[LeetCode#208]Implement Trie (Prefix Tree)

Problem:

Implement a trie with insertsearch, and startsWith methods.

Note:
You may assume that all inputs are consist of lowercase letters a-z.

Analysis:

This data structure is super useful!!!
It could greatly improve the efficiency in solving some problem!!!

Big picture:
Each TrieNode has an item and a group of children. For this problem, children's size is 26 ('a' - 'z'). 
If children[i] != null, it indicates character: 'a'+i just appear at this position. <The position means the level of this node, the same as the character's index in a String>
Reference:
https://en.wikipedia.org/wiki/Trie

We construct a tree based on the inserted word. The root node could be used to represent the first character in the String.
Note: when we search a character, we could directly use children[c-'a'] to locate the information for it, which brings great convenience.  
Key: except the final word stored in item, we actually record no character, we just map chidlren[c-'a'] with character c. The way we test if a character exist at this index(level) is to check if children[c-'a'] == null. 

1. insert a word. 
public void insert(String word) {
    TrieNode node = root;
    for (char c : word.toCharArray()) {
        if (node.children[c-'a'] == null)
            node.children[c-'a'] = new TrieNode();
        node = node.children[c-'a'];
        }
    node.item = word;
}

Key part: 
1.1 we start from the first index
TrieNode node = root; <which maps to the first character in the word>
1.2 
Iff the character at the position has already appeared for other words, we directly use this child for future extension. Other wise, as the first such character(at the index), we make a new TrieNode.
if (node.children[c-'a'] == null)
    node.children[c-'a'] = new TrieNode();
Important: before begining the next loop, we have already point to the TrieNode(at that index). Thus you must update it
node = node.children[c-'a'];
Once we reached the right TrieNode, we must indicate we have word at here.
node.item = word;



2. search a word.
public boolean search(String word) {
    TrieNode node = root;
    for (char c : word.toCharArray()) {
        if (node.children[c-'a'] == null)   
            return false;
        node = node.children[c-'a'];
    }
    return node.item.equals(word);
}
We follow the idea of inserting a word. Once we could not find a character(at certain index) for a certain TrieNode, we return false.
Note: All indexed characters appear rightly in the Trie does not necessarily mean the serached the word has appeared in the Trie.
Case:
iff 'abcd' in the trie, all characters of 'abc' also in the tree.
To avoid this situation, we must compare the word we have recorded at the Trie Node.



3. serach prefix.
This is a very important characteristic of TrieNode.
It is just part of searching a word in the Trie.
public boolean startsWith(String prefix) {
        TrieNode node = root;
        for (char c : prefix.toCharArray()) {
            if (node.children[c-'a'] == null)
                return false;
            node = node.children[c-'a'];
        }
        return true;
}

Efficiency:
For a Trie, 
the cost of searching a word or preix is O(length(word or prefix)). 
the cost to insert a word is O(length(word)).

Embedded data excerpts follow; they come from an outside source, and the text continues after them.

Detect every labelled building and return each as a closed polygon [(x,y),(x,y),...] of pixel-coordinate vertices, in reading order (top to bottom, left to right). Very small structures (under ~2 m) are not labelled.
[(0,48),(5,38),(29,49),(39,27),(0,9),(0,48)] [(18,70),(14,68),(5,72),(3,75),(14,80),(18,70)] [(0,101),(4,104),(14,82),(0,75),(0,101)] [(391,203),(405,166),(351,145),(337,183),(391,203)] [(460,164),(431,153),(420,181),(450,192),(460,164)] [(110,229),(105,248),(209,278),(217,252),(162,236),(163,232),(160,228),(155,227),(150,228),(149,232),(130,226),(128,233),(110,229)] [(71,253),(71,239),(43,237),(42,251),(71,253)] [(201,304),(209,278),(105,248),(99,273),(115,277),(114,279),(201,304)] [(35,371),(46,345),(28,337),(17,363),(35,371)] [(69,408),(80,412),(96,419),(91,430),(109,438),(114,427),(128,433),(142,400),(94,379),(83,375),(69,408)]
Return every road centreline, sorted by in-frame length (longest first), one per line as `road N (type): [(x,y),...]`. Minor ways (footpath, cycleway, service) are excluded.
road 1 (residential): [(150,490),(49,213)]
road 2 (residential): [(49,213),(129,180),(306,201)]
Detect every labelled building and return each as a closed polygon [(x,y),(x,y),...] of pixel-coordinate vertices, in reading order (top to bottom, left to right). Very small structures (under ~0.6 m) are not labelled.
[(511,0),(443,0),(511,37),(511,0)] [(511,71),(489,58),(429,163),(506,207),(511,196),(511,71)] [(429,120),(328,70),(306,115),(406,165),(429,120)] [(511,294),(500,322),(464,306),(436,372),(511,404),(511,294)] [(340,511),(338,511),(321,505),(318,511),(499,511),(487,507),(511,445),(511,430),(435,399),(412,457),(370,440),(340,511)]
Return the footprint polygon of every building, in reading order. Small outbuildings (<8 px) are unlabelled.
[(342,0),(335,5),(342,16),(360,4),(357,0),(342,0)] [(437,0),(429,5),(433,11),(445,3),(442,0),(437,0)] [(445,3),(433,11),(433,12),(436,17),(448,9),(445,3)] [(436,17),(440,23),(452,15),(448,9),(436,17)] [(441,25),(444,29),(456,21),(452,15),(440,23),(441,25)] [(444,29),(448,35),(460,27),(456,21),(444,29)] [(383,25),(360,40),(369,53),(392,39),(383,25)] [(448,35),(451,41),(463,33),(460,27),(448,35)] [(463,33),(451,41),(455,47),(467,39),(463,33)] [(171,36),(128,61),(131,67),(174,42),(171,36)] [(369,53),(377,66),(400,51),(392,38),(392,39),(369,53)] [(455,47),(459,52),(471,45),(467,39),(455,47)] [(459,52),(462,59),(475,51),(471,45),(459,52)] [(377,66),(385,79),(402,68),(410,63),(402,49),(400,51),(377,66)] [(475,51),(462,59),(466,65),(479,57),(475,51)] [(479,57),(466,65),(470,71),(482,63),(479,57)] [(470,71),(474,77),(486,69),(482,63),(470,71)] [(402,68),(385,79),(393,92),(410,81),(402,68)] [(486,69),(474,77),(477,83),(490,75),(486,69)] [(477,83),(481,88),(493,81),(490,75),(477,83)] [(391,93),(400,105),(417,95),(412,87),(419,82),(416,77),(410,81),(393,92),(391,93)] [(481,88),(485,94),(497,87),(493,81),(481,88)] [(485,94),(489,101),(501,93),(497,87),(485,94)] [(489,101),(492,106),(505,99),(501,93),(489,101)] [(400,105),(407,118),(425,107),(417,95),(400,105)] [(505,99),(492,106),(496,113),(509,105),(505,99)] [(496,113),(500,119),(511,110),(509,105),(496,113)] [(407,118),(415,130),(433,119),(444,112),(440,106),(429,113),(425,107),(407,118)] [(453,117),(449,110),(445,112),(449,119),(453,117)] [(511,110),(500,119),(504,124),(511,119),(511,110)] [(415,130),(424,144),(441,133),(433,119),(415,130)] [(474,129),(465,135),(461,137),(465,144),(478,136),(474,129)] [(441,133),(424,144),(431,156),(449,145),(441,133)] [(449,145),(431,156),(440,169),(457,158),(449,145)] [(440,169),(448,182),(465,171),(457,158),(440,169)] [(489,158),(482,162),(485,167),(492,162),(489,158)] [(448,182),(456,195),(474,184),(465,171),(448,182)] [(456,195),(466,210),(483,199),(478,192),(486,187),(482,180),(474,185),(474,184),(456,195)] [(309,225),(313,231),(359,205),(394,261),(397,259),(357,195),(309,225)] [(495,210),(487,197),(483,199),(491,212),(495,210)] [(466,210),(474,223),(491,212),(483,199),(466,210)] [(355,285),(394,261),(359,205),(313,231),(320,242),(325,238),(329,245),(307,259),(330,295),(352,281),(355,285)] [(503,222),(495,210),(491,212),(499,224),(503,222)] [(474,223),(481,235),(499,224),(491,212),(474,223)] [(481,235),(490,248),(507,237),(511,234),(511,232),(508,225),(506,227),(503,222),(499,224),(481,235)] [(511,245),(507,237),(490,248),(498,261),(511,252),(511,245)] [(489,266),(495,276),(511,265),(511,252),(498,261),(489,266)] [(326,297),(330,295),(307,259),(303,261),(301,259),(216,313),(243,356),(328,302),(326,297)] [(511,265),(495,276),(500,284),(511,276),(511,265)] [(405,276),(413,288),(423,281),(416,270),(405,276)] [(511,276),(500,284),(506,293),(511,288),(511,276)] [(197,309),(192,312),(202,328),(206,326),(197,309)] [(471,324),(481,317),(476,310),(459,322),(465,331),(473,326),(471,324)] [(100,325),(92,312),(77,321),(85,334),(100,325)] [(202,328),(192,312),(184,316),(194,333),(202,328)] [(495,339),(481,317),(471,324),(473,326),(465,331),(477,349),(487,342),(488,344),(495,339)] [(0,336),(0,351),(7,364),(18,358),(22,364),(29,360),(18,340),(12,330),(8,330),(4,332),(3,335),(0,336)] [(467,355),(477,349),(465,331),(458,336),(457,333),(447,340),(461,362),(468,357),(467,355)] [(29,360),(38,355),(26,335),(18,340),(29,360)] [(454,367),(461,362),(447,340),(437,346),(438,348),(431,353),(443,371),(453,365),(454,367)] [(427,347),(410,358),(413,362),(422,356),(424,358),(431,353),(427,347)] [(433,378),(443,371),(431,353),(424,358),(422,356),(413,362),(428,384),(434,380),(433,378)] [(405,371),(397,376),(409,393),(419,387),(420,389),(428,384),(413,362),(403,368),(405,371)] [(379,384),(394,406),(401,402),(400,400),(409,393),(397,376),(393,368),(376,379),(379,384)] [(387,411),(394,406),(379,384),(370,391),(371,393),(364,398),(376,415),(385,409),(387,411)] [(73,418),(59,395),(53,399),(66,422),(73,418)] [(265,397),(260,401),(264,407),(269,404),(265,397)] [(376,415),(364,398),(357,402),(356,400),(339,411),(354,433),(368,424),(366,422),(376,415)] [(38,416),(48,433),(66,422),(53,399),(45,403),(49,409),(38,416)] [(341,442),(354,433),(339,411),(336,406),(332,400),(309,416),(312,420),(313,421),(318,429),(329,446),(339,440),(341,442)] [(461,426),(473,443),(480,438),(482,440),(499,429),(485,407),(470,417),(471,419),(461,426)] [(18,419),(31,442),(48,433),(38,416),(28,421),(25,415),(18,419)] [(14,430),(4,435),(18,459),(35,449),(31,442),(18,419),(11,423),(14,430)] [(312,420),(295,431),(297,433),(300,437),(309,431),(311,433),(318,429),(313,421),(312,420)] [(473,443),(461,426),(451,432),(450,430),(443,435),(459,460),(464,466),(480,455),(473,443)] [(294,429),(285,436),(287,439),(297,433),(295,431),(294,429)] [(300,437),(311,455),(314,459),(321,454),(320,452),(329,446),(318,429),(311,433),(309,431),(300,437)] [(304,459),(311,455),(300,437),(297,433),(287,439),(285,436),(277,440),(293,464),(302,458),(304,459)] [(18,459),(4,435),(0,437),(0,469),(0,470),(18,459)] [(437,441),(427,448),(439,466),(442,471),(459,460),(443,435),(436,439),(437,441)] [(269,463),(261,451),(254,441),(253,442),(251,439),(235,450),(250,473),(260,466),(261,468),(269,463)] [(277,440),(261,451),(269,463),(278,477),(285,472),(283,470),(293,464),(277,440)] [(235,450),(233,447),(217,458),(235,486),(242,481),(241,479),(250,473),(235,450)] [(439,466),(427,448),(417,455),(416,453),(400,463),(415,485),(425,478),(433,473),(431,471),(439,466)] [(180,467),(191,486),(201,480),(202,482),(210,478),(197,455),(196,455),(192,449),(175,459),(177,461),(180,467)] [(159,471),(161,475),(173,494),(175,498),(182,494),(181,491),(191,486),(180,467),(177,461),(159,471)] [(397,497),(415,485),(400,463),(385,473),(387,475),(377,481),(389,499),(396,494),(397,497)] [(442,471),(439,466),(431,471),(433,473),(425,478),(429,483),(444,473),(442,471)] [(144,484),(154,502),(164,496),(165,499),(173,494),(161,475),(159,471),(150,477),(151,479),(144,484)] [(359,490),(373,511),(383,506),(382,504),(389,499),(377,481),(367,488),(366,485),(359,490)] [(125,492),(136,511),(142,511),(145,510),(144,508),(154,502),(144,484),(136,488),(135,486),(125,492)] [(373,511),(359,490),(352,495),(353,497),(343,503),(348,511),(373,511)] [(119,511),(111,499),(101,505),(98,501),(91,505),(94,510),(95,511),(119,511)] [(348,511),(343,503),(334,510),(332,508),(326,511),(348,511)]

However, it could be very space efficiency.
All word share the same prefix, would share the same Trie Node for those prefix. 

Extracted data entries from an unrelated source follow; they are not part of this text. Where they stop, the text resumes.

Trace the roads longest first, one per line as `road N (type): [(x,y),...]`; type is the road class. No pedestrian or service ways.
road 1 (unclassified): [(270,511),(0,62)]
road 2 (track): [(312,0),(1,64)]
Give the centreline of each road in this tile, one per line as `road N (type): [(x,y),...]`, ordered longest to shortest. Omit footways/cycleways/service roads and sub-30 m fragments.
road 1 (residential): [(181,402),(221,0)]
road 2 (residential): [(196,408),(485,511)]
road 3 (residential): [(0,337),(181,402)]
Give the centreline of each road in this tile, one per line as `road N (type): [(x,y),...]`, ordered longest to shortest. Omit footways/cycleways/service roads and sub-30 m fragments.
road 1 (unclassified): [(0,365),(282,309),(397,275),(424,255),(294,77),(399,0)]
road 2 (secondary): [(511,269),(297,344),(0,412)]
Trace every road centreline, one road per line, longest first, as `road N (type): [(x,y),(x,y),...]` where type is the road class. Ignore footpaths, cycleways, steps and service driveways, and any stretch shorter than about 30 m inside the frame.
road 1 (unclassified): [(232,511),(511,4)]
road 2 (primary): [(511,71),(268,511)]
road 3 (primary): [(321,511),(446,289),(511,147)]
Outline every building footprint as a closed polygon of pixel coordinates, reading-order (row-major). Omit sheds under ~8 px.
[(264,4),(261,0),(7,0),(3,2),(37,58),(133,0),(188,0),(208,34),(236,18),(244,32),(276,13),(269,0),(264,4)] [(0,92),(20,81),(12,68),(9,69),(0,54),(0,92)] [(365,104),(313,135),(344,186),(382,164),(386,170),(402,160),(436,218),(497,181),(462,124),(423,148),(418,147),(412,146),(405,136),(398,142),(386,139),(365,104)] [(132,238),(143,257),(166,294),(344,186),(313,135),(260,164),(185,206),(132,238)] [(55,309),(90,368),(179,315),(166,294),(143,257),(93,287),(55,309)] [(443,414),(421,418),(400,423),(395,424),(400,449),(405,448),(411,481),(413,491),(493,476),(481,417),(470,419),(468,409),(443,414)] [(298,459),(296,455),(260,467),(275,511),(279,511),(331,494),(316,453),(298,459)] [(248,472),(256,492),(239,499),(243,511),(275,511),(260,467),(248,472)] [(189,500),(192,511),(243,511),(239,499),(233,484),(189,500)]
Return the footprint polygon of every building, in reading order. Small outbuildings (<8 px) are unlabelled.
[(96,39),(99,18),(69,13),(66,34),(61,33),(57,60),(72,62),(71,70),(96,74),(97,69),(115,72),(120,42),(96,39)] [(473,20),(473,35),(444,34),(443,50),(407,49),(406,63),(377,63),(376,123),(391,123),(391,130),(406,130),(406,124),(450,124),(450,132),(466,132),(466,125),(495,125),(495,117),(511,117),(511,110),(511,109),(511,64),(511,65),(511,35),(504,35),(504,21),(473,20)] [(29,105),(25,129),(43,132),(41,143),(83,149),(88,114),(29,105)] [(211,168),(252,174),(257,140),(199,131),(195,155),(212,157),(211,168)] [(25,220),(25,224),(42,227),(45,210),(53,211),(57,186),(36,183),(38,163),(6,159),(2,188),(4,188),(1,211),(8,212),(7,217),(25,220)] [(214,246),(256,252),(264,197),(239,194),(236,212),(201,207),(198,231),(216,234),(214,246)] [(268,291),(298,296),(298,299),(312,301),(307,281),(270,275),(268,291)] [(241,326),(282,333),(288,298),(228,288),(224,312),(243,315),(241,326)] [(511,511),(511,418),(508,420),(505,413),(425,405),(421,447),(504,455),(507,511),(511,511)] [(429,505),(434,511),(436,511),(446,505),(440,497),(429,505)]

The amazing part of this data structure is prefix search, which could greatly save enery in DFS search. 

Solution:

class TrieNode {
    TrieNode[] children;
    String item; 
    // Initialize your data structure here.
    public TrieNode() {
        children = new TrieNode[26];
        item = "";
    }
}

public class Trie {
    private TrieNode root;

    public Trie() {
        root = new TrieNode();
    }

    // Inserts a word into the trie.
    public void insert(String word) {
        TrieNode node = root;
        for (char c : word.toCharArray()) {
            if (node.children[c-'a'] == null)
                node.children[c-'a'] = new TrieNode();
            node = node.children[c-'a'];
        }
        node.item = word;
    }

    // Returns if the word is in the trie.
    public boolean search(String word) {
        TrieNode node = root;
        for (char c : word.toCharArray()) {
            if (node.children[c-'a'] == null)   
                return false;
            node = node.children[c-'a'];
        }
        return node.item.equals(word);
    }

    // Returns if there is any word in the trie
    // that starts with the given prefix.
    public boolean startsWith(String prefix) {
        TrieNode node = root;
        for (char c : prefix.toCharArray()) {
            if (node.children[c-'a'] == null)
                return false;
            node = node.children[c-'a'];
        }
        return true;
    }
}

 Fatal errors and Improvement:

To come up with the above solution, I have made a fatal error, which could be quite common if you have poor programming skill and habits. 
A fatal: Change the state of visited board, and make a middle return before recovering the state into right mode.
--------------------------------------------
        visited[i][j] = true;
        cur_str = cur_str + board[i][j];
        if (!prefix_tree.startsWith(cur_str))
            return; //directly return!!!
        ...
        visited[i][j] = false;
--------------------------------------------
Fix method is easy, but still ugly
if (!prefix_tree.startsWith(cur_str)) {
    visited[i][j] = false;
    return;
}

The reason for such mistake is the bad programming organization. We should avoid any return in the middle a change state, that means we should sequeeze "the change states" as minimum as possible. 
----------------------------------------------------------------------------------------
        if (i < 0 || j < 0 || i >= board.length || j >= board[0].length || visited[i][j])
            return;
        cur_str = cur_str + board[i][j];
        if (!prefix_tree.startsWith(cur_str))
            return;
        if (prefix_tree.search(cur_str))
            ret.add(cur_str);
        visited[i][j] = true;
        searchWord(board, i-1, j, cur_str, visited, prefix_tree, ret);
        searchWord(board, i+1, j, cur_str, visited, prefix_tree, ret);
        searchWord(board, i, j-1, cur_str, visited, prefix_tree, ret);
        searchWord(board, i, j+1, cur_str, visited, prefix_tree, ret);
        visited[i][j] = false;
----------------------------------------------------------------------------------------
Why not change the state, when we need to fork? (when the children branch need to know it!)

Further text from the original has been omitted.